I'm not sure, but I think this article is being told from the point of view of the developers. I think.
Final construction ended earlier this month. And the environmentalists’ input eventually improved the project, said Oh. “Their oppositions prompted the government to invest more to ensure the environmental health of the upper river areas and other neighborhoods,” he said. “They eventually helped our projects a lot.”
Nice job co-opting the environmentalist position. But hey, it's understandable considering Saemangeum "mirror[s] Korea’s own relentless, enduring spirit." As noted above, President Lee was at the opening ceremony yesterday, and Joongang Ilbo reported on what he had to say:
“Domestic investments are not enough to get the best use out of this enormous piece of land, so I have laid out plans to develop it as a global area that will draw visitors and investments from across the world,” Lee said.
This apparently will involve the Netherlands, which "ranks as the third-largest investor in Korea after the United States and Japan," something I didn't realize (the Dutch prime minister seems keen to have the Netherlands play a part in the development). Lee also plans to complete the first phase by 2020 instead of 2030, which fits in with his previous developments such as Cheonggyecheon, which was completed in two years.
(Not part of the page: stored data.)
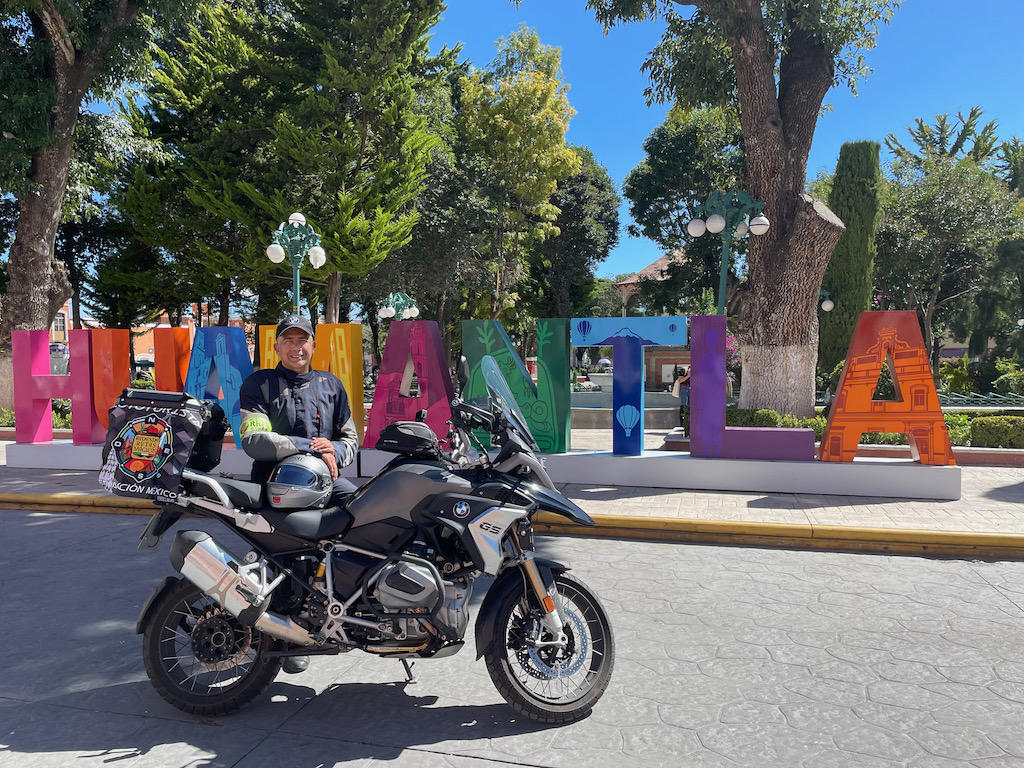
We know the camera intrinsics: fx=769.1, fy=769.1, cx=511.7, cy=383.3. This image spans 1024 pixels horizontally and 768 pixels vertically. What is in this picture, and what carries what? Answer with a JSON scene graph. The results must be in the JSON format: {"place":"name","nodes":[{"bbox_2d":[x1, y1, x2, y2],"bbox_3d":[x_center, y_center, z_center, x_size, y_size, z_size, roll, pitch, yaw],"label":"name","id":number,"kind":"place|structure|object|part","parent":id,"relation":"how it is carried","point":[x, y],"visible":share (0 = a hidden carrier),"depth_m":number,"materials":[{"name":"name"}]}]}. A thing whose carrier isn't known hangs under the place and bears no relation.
{"place":"outdoors","nodes":[
{"label":"outdoors","id":0,"kind":"place"},
{"bbox_2d":[57,299,244,363],"label":"building","id":1,"kind":"structure","parent":0,"point":[162,325],"materials":[{"name":"orange paint"}]},
{"bbox_2d":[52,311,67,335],"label":"window","id":2,"kind":"structure","parent":1,"relation":"in","point":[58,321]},
{"bbox_2d":[0,509,1022,767],"label":"road","id":3,"kind":"structure","parent":0,"point":[104,715],"materials":[{"name":"grey concrete"}]},
{"bbox_2d":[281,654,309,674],"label":"boot","id":4,"kind":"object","parent":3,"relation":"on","point":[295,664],"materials":[{"name":"black leather"}]},
{"bbox_2d":[239,316,360,663],"bbox_3d":[-1.079,0.452,3.918,0.633,1.696,0.695,1,3,14],"label":"man","id":5,"kind":"object","parent":3,"relation":"on","point":[291,353],"visible":0.62,"depth_m":3.78},
{"bbox_2d":[123,347,616,724],"bbox_3d":[-0.632,0.657,3.622,2.404,1.526,1.180,1,3,14],"label":"motorcycle","id":6,"kind":"object","parent":3,"relation":"on","point":[215,635],"visible":0.96,"depth_m":3.35,"materials":[{"name":"black metal"}]},
{"bbox_2d":[99,388,222,501],"bbox_3d":[-1.583,0.255,3.482,0.511,0.462,0.511,1,3,14],"label":"bag","id":7,"kind":"object","parent":6,"relation":"on","point":[160,409],"visible":0.95,"depth_m":3.33,"materials":[{"name":"black"}]},
{"label":"wheel","id":8,"kind":"part","parent":6,"relation":"part of","materials":[{"name":"black rubber"}]},
{"bbox_2d":[265,453,332,509],"bbox_3d":[-0.970,0.427,3.522,0.303,0.214,0.397,0,2,-1],"label":"helmet","id":9,"kind":"object","parent":6,"relation":"on","point":[299,470],"visible":0.97,"depth_m":3.43,"materials":[{"name":"plastic"}]},
{"bbox_2d":[375,420,442,458],"bbox_3d":[-0.485,0.274,3.771,0.346,0.179,0.302,1,3,14],"label":"black bag","id":10,"kind":"object","parent":6,"relation":"on","point":[399,433],"visible":0.94,"depth_m":3.67,"materials":[{"name":"black fabric"}]},
{"bbox_2d":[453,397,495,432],"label":"hand guard","id":11,"kind":"object","parent":6,"relation":"attached to","point":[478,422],"visible":0.78,"depth_m":3.48,"materials":[{"name":"black plastic"}]},
{"label":"windshield","id":12,"kind":"part","parent":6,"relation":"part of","materials":[{"name":"clear plastic"}]},
{"label":"wheel","id":13,"kind":"part","parent":6,"relation":"part of","materials":[{"name":"black rubber"}]},
{"bbox_2d":[0,492,1022,558],"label":"yellow curb","id":14,"kind":"structure","parent":0,"point":[938,538],"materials":[{"name":"yellow paint"}]},
{"bbox_2d":[0,439,1023,538],"label":"pavement","id":15,"kind":"structure","parent":0,"point":[995,502],"materials":[{"name":"grey concrete"}]},
{"bbox_2d":[5,438,957,498],"bbox_3d":[-0.885,0.968,9.919,11.876,0.320,1.822,1,3,14],"label":"base","id":16,"kind":"object","parent":15,"relation":"on","point":[757,487],"visible":0.75,"depth_m":8.71,"materials":[{"name":"white concrete"}]},
{"bbox_2d":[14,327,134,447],"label":"letter","id":17,"kind":"object","parent":16,"relation":"on","point":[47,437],"visible":0.95,"depth_m":10.05,"materials":[{"name":"pink"}]},
{"bbox_2d":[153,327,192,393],"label":"letter","id":18,"kind":"object","parent":16,"relation":"on","point":[166,358],"visible":0.67,"depth_m":10.38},
{"bbox_2d":[185,325,253,446],"bbox_3d":[-3.708,0.022,9.827,1.348,1.606,0.273,1,3,14],"label":"letter","id":19,"kind":"object","parent":16,"relation":"on","point":[240,358],"visible":0.74,"depth_m":9.70,"materials":[{"name":"blue"}]},
{"bbox_2d":[244,320,366,449],"bbox_3d":[-2.600,0.011,9.500,1.713,1.583,0.300,1,3,14],"label":"letter","id":20,"kind":"object","parent":16,"relation":"on","point":[352,388],"visible":0.5,"depth_m":9.29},
{"bbox_2d":[365,317,457,448],"bbox_3d":[-1.172,0.002,9.119,1.245,1.585,0.343,1,3,14],"label":"letter","id":21,"kind":"object","parent":16,"relation":"on","point":[384,360],"visible":0.87,"depth_m":9.01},
{"bbox_2d":[459,317,572,453],"bbox_3d":[0.042,0.019,9.085,1.403,1.543,0.377,1,3,14],"label":"letter","id":22,"kind":"object","parent":16,"relation":"on","point":[516,379],"visible":0.86,"depth_m":8.90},
{"bbox_2d":[568,313,686,455],"bbox_3d":[1.361,0.004,9.136,1.372,1.625,0.376,1,3,14],"label":"letter","id":23,"kind":"object","parent":16,"relation":"on","point":[628,427],"visible":0.99,"depth_m":9.04,"materials":[{"name":"blue"}]},
{"bbox_2d":[690,315,816,460],"bbox_3d":[2.782,0.072,8.677,1.390,1.556,0.425,1,3,14],"label":"letter","id":24,"kind":"object","parent":16,"relation":"on","point":[696,336],"visible":0.99,"depth_m":8.72,"materials":[{"name":"purple"}]},
{"bbox_2d":[818,310,954,465],"bbox_3d":[4.068,0.027,8.402,1.280,1.608,0.336,1,3,14],"label":"letter","id":25,"kind":"object","parent":16,"relation":"on","point":[844,373],"visible":0.98,"depth_m":8.30,"materials":[{"name":"orange"}]},
{"bbox_2d":[87,0,1023,293],"label":"sky","id":26,"kind":"structure","parent":0,"point":[624,158],"materials":[{"name":"blue"}]},
{"bbox_2d":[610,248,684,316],"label":"pavilion","id":27,"kind":"structure","parent":0,"point":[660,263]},
{"bbox_2d":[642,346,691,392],"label":"brick wall","id":28,"kind":"structure","parent":0,"point":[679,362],"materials":[{"name":"brown brick"}]},
{"label":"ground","id":29,"kind":"structure","parent":0},
{"bbox_2d":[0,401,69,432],"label":"shrub","id":30,"kind":"object","parent":29,"relation":"on","point":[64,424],"visible":0.28,"depth_m":14.33,"materials":[{"name":"green plant"}]},
{"bbox_2d":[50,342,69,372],"label":"car","id":31,"kind":"object","parent":29,"relation":"on","point":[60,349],"visible":0.43,"depth_m":28.15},
{"bbox_2d":[0,0,188,413],"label":"tree","id":32,"kind":"object","parent":29,"relation":"on","point":[41,222],"visible":0.96,"depth_m":14.36,"materials":[{"name":"plant"}]},
{"bbox_2d":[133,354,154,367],"label":"car","id":33,"kind":"object","parent":29,"relation":"on","point":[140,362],"visible":0.38,"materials":[{"name":"white"}]},
{"bbox_2d":[266,210,327,318],"bbox_3d":[-3.549,-1.007,12.822,1.104,3.553,0.900,1,3,14],"label":"street lamp","id":34,"kind":"object","parent":29,"relation":"on","point":[276,252],"visible":0.8,"depth_m":12.73,"materials":[{"name":"metal"}]},
{"bbox_2d":[140,0,458,332],"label":"conifer tree","id":35,"kind":"object","parent":29,"relation":"on","point":[408,24],"visible":0.9,"depth_m":19.53,"materials":[{"name":"plant"}]},
{"bbox_2d":[378,291,419,320],"bbox_3d":[-3.038,-0.840,20.790,1.203,3.186,1.139,1,3,14],"label":"street lamp","id":36,"kind":"object","parent":29,"relation":"on","point":[391,308],"visible":0.69,"depth_m":20.63,"materials":[{"name":"metal"}]},
{"bbox_2d":[452,26,581,325],"bbox_3d":[-0.133,-5.761,27.504,5.465,12.837,5.559,-2,3,-41],"label":"tree","id":37,"kind":"object","parent":29,"relation":"on","point":[545,93],"visible":0.91,"depth_m":26.17,"materials":[{"name":"plant"}]},
{"bbox_2d":[526,149,621,318],"bbox_3d":[2.363,-5.923,38.330,6.508,11.748,6.579,1,3,14],"label":"tree","id":38,"kind":"object","parent":29,"relation":"on","point":[611,220],"visible":0.68,"depth_m":36.62,"materials":[{"name":"green plant"}]},
{"bbox_2d":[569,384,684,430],"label":"fountain basin","id":39,"kind":"structure","parent":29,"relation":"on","point":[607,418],"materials":[{"name":"grey stone"}]},
{"bbox_2d":[673,365,691,424],"bbox_3d":[3.903,0.273,17.439,0.507,1.309,0.605,1,3,14],"label":"person","id":40,"kind":"object","parent":29,"relation":"on","point":[683,377],"visible":0.6,"depth_m":17.29},
{"bbox_2d":[629,100,749,316],"bbox_3d":[7.844,-5.384,30.602,6.655,11.424,6.748,1,3,14],"label":"tree","id":41,"kind":"object","parent":29,"relation":"on","point":[685,239],"visible":0.7,"depth_m":29.30,"materials":[{"name":"green plant"}]},
{"bbox_2d":[687,187,767,312],"bbox_3d":[3.442,-1.162,12.454,1.475,3.793,0.773,1,3,14],"label":"street lamp","id":42,"kind":"object","parent":29,"relation":"on","point":[709,224],"visible":0.84,"depth_m":12.34,"materials":[{"name":"metal"}]},
{"bbox_2d":[586,0,896,423],"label":"large tree","id":43,"kind":"object","parent":29,"relation":"on","point":[779,254],"visible":0.99,"depth_m":12.62,"materials":[{"name":"plant"}]},
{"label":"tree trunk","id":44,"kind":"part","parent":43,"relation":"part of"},
{"label":"tree trunk","id":45,"kind":"part","parent":43,"relation":"part of","materials":[{"name":"brown wood"}]},
{"bbox_2d":[726,408,824,436],"bbox_3d":[4.009,0.742,11.947,2.002,0.667,1.186,1,3,14],"label":"hedge","id":46,"kind":"object","parent":29,"relation":"on","point":[798,424],"visible":0.33,"depth_m":11.78,"materials":[{"name":"green plant"}]},
{"bbox_2d":[818,288,834,311],"bbox_3d":[9.327,-1.197,23.397,0.881,3.282,0.632,1,3,14],"label":"street lamp","id":47,"kind":"object","parent":29,"relation":"on","point":[827,304],"visible":0.31,"depth_m":23.16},
{"bbox_2d":[819,139,881,377],"bbox_3d":[10.297,-3.523,23.422,1.830,7.747,1.958,1,3,14],"label":"cypress tree","id":48,"kind":"object","parent":29,"relation":"on","point":[838,313],"visible":0.76,"depth_m":22.81,"materials":[{"name":"green plant"}]},
{"bbox_2d":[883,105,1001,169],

As he put it,
“Because this state project has been delayed, precious taxpayers’ money has been wasted, and the program has lost its momentum,” Lee said.
Damned environmentalists! Of course, no one's going to say that it was a useless project to begin with, and once billions of won in "precious taxpayer's money" was thrown into it it simply would have been embarrassing to stop it and make clear how much money had been wasted. Better to waste more, complete the damn thing, and push its failure off into the far future. And as the article points out, it was the Lee government who decided to change the outcome of the project into a plan to "develop a world-class international conference, tourism and leisure destination".
Lee said yesterday that the government will invest in transportation systems to make Saemangeum a hub of production and shipping on the Yellow Sea coast. “By improving its link with the bullet train network in the Jeolla region, of which construction began at the end of last year, the Saemangeum area will be equipped with the necessary transportation infrastructure including airports, harbors, railways and highways,” Lee said.
Gee, you'd think there's an election coming up or something. Lee was also sure to link Saemangeum to another pet project of his:
Lee also promised to spend 3 trillion won by 2020 to improve the water quality of the rivers near the area to be clean enough to develop tourism and leisure businesses in the region.
I can't help wondering if this will end up like Korea's ghost airports, which ROK Drop has chronicled here, here and here.

2 comments:

Darth Babaganoosh said...

Yellow Sea? I believe you mean the West Sea. It is the West Sea in Korean, isn't it? Why aren't they campaigning to change the English name for THIS sea?

matt said...

I believe it's both 황해 and 서해 in Korean, but I've never heard anything but 'Yellow Sea' in English. Of course, we know that the Japanese, like the US or foreign English teachers, will never actually do anything to hurt Korea, so they're easy targets - unlike China.